> PROBLEM DESCRIPTION:
Copy the lines of the records exactly, beginning with the line that contains "there has been" and continuing through the line that contains "THIS WEEK'S BEST DEALS".

-- SUPPLIED ENTRIES follows --

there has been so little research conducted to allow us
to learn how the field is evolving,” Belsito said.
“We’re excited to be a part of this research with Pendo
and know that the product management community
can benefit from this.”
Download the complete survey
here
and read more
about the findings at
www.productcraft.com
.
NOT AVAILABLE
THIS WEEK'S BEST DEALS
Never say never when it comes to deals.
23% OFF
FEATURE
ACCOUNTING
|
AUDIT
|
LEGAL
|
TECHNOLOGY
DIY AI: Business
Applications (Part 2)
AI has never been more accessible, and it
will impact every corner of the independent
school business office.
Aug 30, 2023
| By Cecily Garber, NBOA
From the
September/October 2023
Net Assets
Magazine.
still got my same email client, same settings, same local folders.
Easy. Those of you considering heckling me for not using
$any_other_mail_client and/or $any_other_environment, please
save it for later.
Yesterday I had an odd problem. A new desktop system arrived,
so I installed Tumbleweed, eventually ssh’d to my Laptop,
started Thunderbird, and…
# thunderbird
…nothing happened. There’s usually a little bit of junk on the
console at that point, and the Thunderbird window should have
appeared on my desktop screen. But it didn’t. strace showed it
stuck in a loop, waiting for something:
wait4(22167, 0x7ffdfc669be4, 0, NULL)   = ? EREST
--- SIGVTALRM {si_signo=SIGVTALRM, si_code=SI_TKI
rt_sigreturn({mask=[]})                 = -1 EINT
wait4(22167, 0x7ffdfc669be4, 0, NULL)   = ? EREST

-- SUPPLIED ENTRIES concluded --
-- SUPPLIED ENTRIES follows --

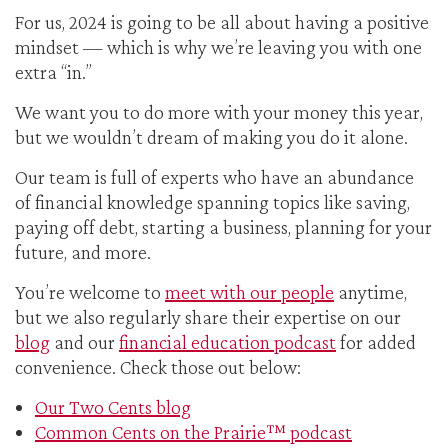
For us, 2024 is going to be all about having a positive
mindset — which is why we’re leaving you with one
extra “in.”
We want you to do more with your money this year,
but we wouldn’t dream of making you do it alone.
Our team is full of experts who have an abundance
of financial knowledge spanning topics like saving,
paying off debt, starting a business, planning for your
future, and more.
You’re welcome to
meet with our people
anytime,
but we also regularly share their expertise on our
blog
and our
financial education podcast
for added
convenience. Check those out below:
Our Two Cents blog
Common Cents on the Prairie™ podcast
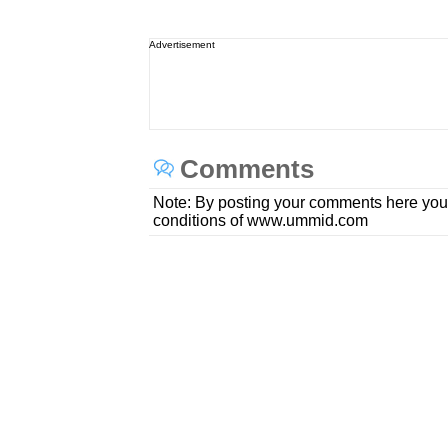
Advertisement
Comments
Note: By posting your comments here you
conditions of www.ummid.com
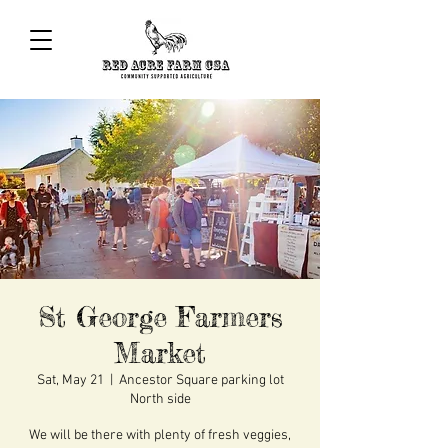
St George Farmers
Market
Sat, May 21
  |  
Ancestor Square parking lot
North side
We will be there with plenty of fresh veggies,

-- SUPPLIED ENTRIES concluded --

> FINAL ANSWER:
there has been so little research conducted to allow us
to learn how the field is evolving,” Belsito said.
“We’re excited to be a part of this research with Pendo
and know that the product management community
can benefit from this.”
Download the complete survey
here
and read more
about the findings at
www.productcraft.com
.
NOT AVAILABLE
THIS WEEK'S BEST DEALS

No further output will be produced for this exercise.